When Brad Couper, the chief executive of Brisbane-based software-as-a-service company simPRO, was toasting a $40 million capital raising from New York venture capital firm Level Equity earlier this month, he couldn’t help but shake his head at the lack of support from his local bank.

After one of the year’s largest startup funding rounds, the maker of cloud-based software tools for tradies is valued at north of $100 million, but back in February the local bank it has used for 14 years had refused its application for a $2 million business expansion loan.

“We’d rather not give away equity if we don’t have to, and a $2 million loan would have been enough to continue our growth,”  Mr Couper said.

simPRO had been a customer of the same “big four” bank – which he declined to name – since 2002, when electrical contractor Stephen Bradshaw founded the business in his Brisbane garage.

ts estimating and scheduling platform for tradespeople turned over $20 million in 2015/16 and claims nearly 100,000 users worldwide.

Nervous banks

He said the bank was nervous about simPRO’s intention to use the loan to expand its Boulder and London offices, and did not understand its software-as-a-service (SaaS) model.

“We even sat down with them and explained how SaaS works, that our recurring revenue could service a $2 million loan, and that in fact if I didn’t increase spending for just one month we’d be below their serviceability threshold forever,” Mr Couper said.

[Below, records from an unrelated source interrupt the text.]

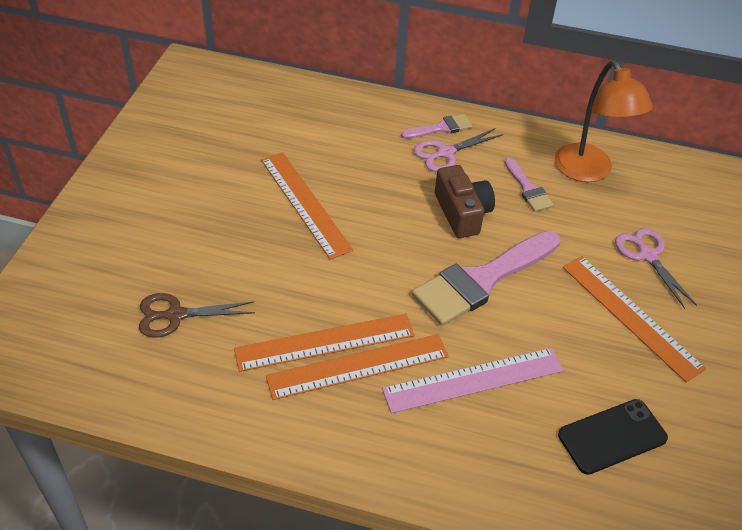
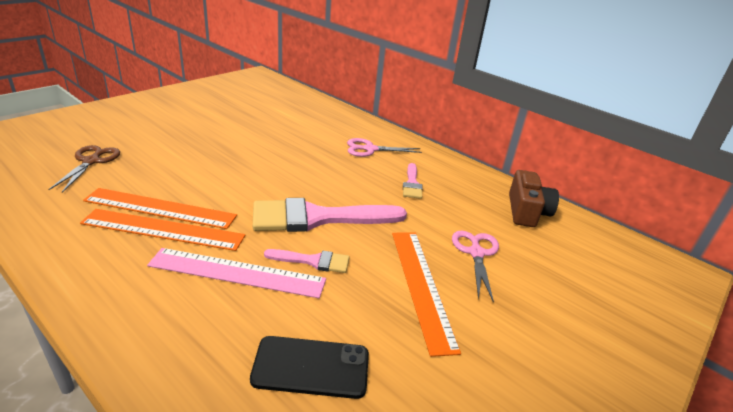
camera: 25 degrees right, 15 degrees down
(176, 315) = (91, 161): brown scissors -> brown scissors turned 75 degrees clockwise
(305, 203) = (245, 142): orange ruler -> none
(441, 128) = (380, 138): pink brush -> pink brush (313, 261)
(462, 213) = (347, 179): brown camera -> brown camera (527, 211)
(589, 171) = (471, 190): orange lamp -> none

“They just said ‘yeah, looks good, but no’. The only way we were going to get the $2 million was if every one of our 12 shareholders signed a personal guarantee and put their house on the line. It’s not that the banks wouldn’t like to back us but their systems just don’t allow it.”

Mr Couper’s next stop was Australian venture capitalists, where he was also out of luck.

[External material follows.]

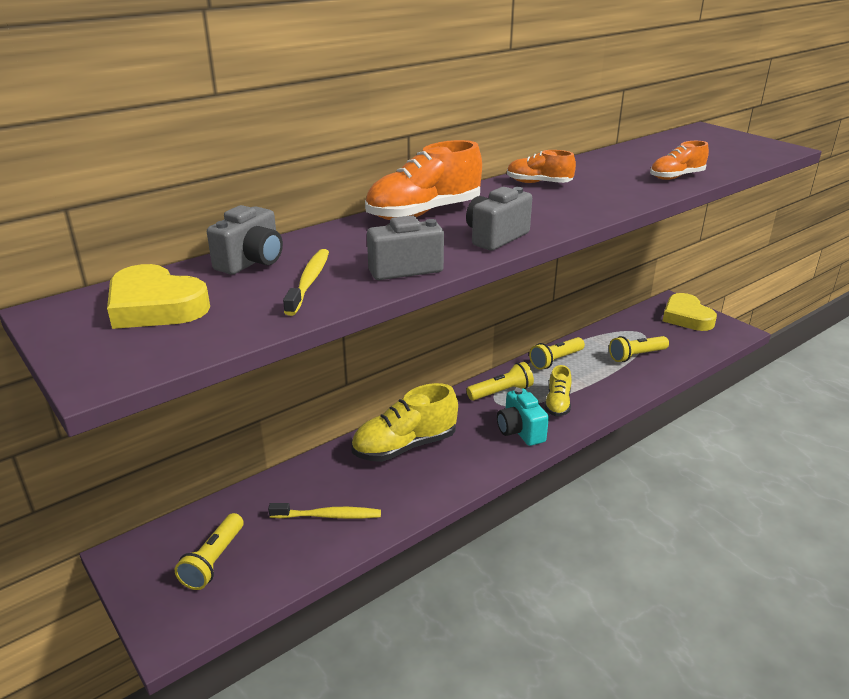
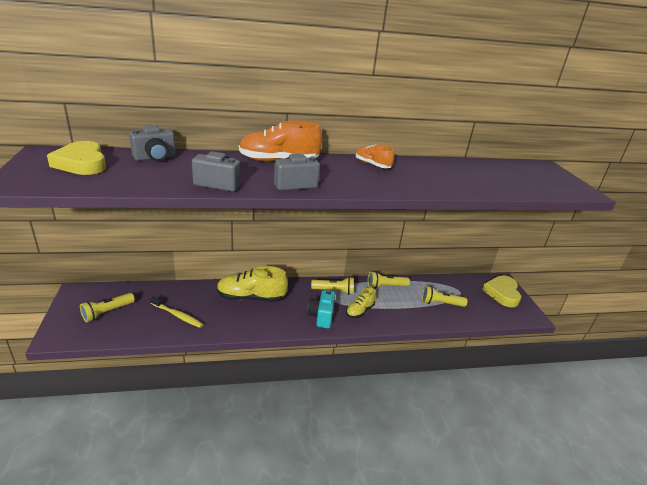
camera: 25 degrees right, 0 degrees up
(309, 282) = (163, 175): yellow toothbrush -> none
(676, 177) = (469, 186): orange shoe -> none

While he said local VCs could value SaaS companies, they could not a write a cheque of the size required by simPRO after 14 years of bootstrapping.

“And the handful that are big enough just want to value you at two or three times last year’s earnings, and that doesn’t fly in a fast growth SaaS company.”

Finding VC support

It was only when simPRO talked to US venture capitalists, as part of a delegation organised by KPMG/Advance program Elevate61, that it found the necessary support for its SaaS “scale-up” plans.

Mr Couper and three other simPRO executives paid $4000 each plus expenses to join Elevate61, but he said the investment was worth it because it taught them precisely where to look for funding.

“It’s a generalisation but we found the east coast VCs understood established SaaS businesses like ours, and were prepared to pay a multiple of forward earnings for them, anywhere from three to eight times,” he said.

“The west coast VCs are all coming out of technology successes and are more interested in taking a punt on the shiny new thing.”

SimPRO banked a $40 million investment from New York’s Level Equity earlier this month, struck at a “comfortably nine-figure valuation”, Mr Couper said.

The chief executive just signed off on hiring 41 more people, which will take simPRO’s total head count to 210. Thirty of those will be for product development in Brisbane, with the balance additional support staff in the Boulder and London offices.